[Opening Source data section]

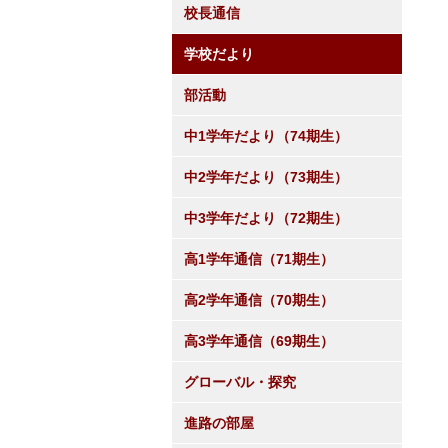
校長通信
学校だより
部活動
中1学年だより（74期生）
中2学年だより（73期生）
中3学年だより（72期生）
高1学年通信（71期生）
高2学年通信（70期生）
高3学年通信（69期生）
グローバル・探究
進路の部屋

[Closing Source data section]
[Opening Source data section]

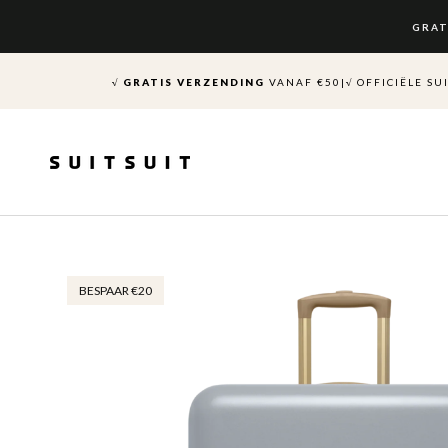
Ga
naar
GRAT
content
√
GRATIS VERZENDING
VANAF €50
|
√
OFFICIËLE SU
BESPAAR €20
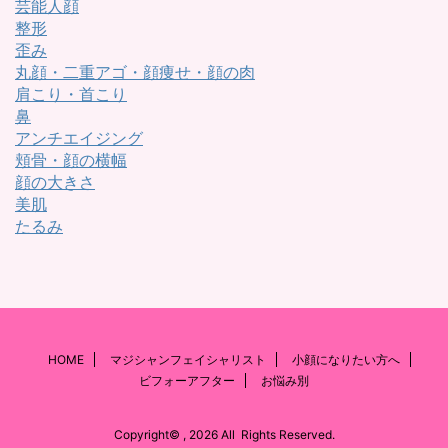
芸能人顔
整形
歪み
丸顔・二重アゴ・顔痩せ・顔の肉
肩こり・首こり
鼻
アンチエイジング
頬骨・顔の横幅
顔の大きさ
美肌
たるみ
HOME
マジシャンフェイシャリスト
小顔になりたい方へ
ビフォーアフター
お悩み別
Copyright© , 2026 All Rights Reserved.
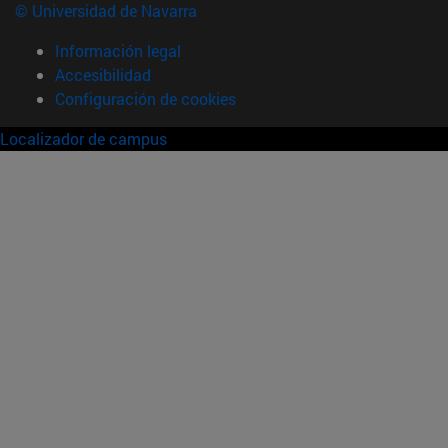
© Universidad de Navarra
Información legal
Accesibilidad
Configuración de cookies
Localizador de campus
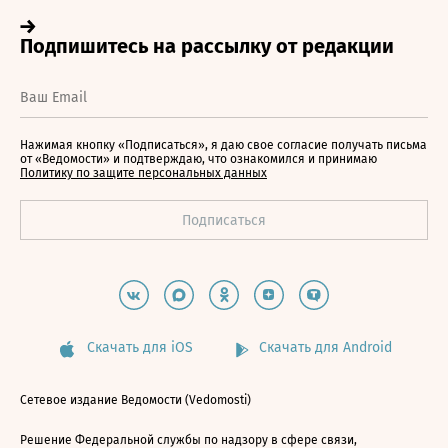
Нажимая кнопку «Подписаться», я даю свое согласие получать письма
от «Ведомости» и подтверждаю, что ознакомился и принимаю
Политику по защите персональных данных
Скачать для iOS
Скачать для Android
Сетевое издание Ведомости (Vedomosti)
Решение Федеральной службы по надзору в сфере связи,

[Closing Source data section]

**Exercise**:
Count every line above that holds the string "Ведомости" and give the total, nothing more.

**Completed task**:
2